Un calendrier initial non respecté
Le chef du gouvernement s'était engagé à nommer avant le 22 février les ministres dont le départ s'imposait. Cette date correspondait au début de la période de réserve à laquelle doit se soumettre l'exécutif durant la campagne des élections municipales.
Deux ministres étaient particulièrement concernées :
- Rachida Dati, ministre de la culture, candidate à la mairie de Paris
- Charlotte Parmentier-Lecocq, ministre déléguée chargée de l'autonomie et des personnes handicapées, qui retourne à l'Assemblée nationale
Le remplacement de cette dernière visait notamment à éviter une élection législative partielle dans le Nord, où son suppléant, Jean Moulliere, est candidat à la mairie de Templeuve-en-Pévèle.
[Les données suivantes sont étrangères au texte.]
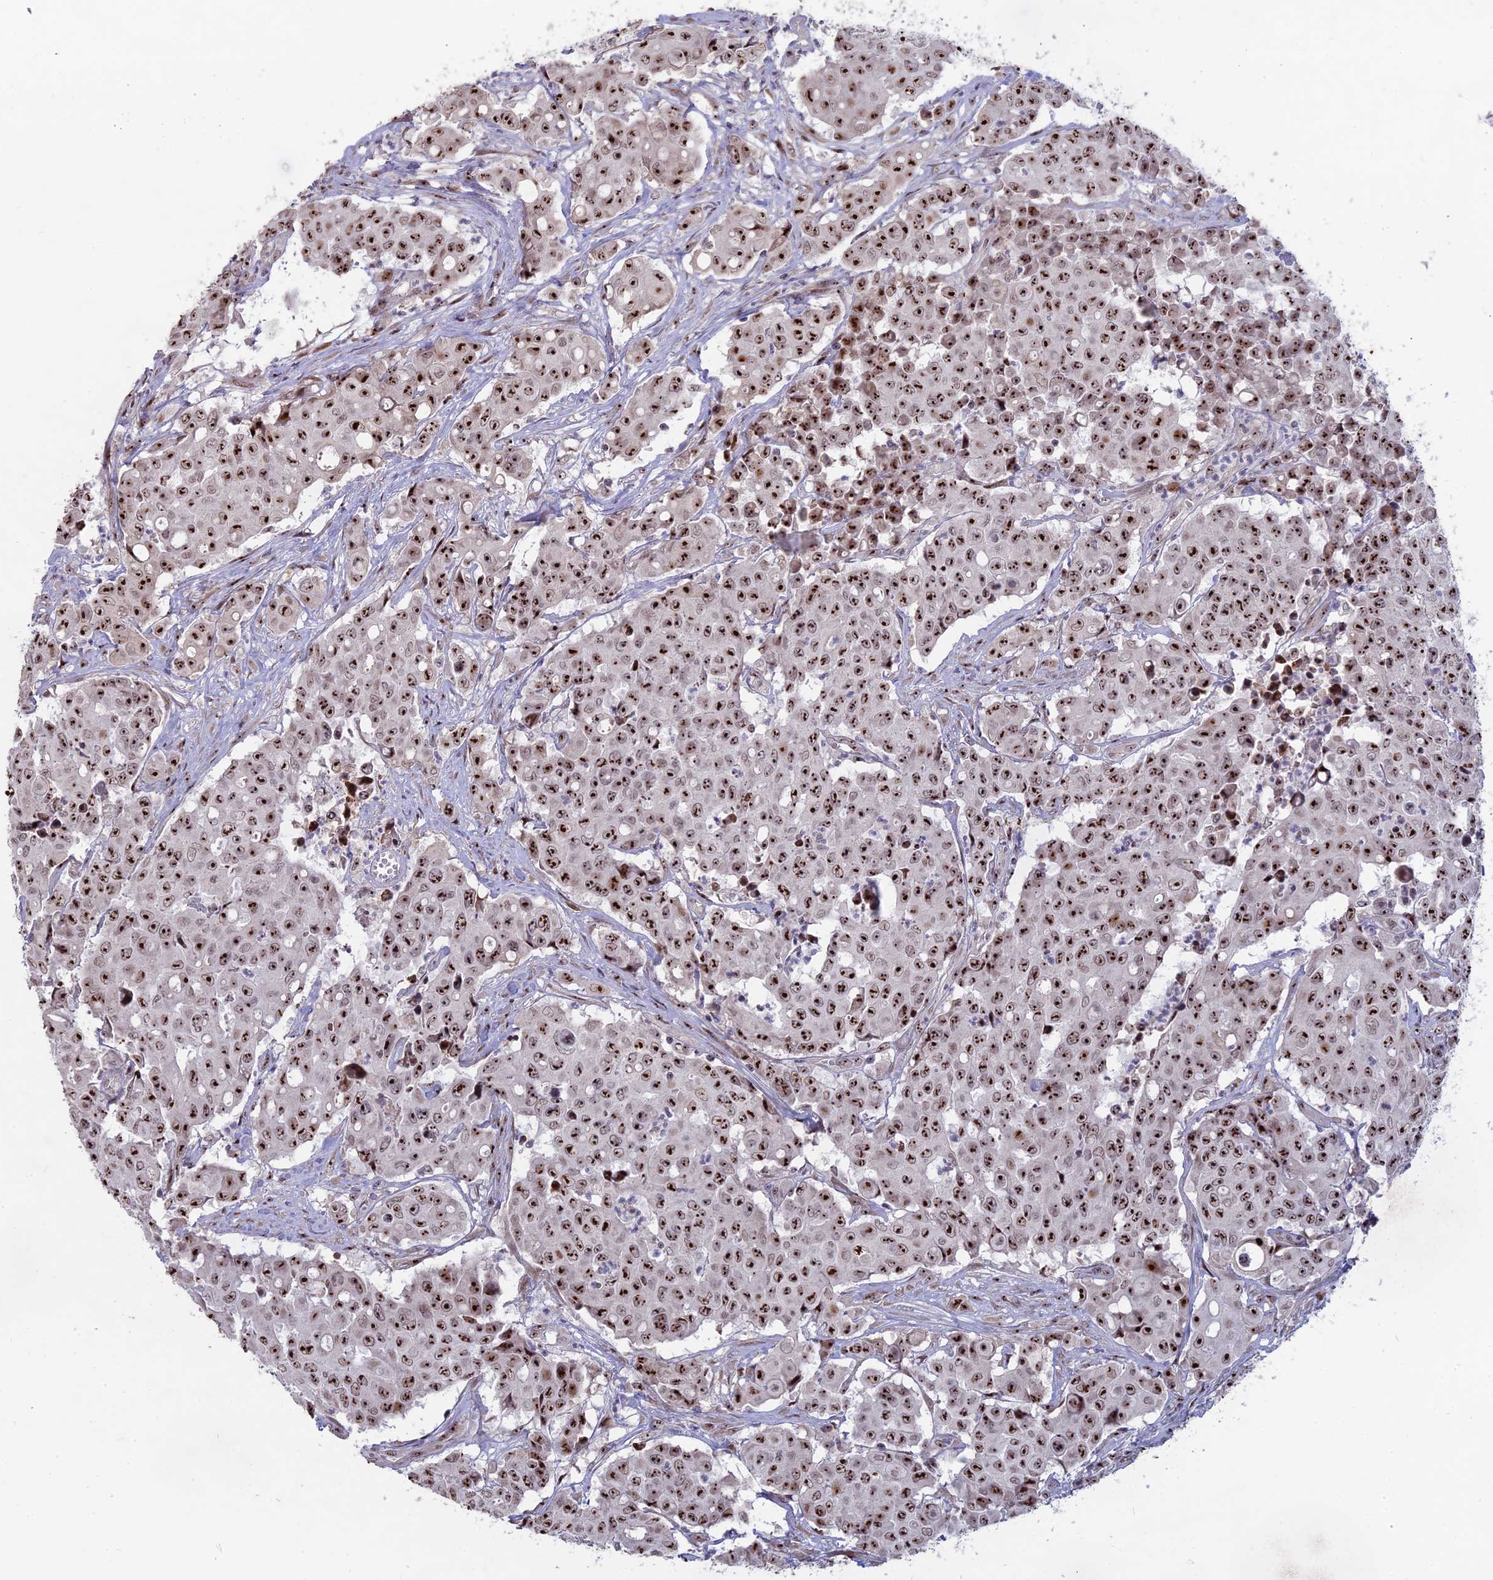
{"staining": {"intensity": "strong", "quantity": ">75%", "location": "nuclear"}, "tissue": "colorectal cancer", "cell_type": "Tumor cells", "image_type": "cancer", "snomed": [{"axis": "morphology", "description": "Adenocarcinoma, NOS"}, {"axis": "topography", "description": "Colon"}], "caption": "This is a histology image of IHC staining of colorectal adenocarcinoma, which shows strong expression in the nuclear of tumor cells.", "gene": "FAM131A", "patient": {"sex": "male", "age": 51}}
Le report officiellement annoncé
Finalement, selon Matignon, l'« ajustement gouvernemental » ne sera dévoilé qu'au plus tôt le mercredi 25 février, soit avec trois jours de retard sur le calendrier initialement prévu.
La motion de censure du RN comme justification
La raison officielle de ce report ? Le dépôt d'une motion de censure par le Rassemblement national (RN), attendue cette semaine. Le parti d'extrême droite conteste le contenu de la programmation pluriannuelle de l'énergie, publiée par décret le 12 février.
Selon les sources gouvernementales, un remaniement ministériel à la veille de l'examen de cette motion aurait envoyé un message délétère à la représentation nationale. Les députés auraient pu dénoncer un mépris de l'exécutif pour le Parlement, profitant de cette occasion pour critiquer la stratégie gouvernementale.
Cette situation illustre une fois de plus les contraintes du calendrier politique, où les impératifs électoraux croisent les manœuvres parlementaires, au risque de retarder les décisions annoncées.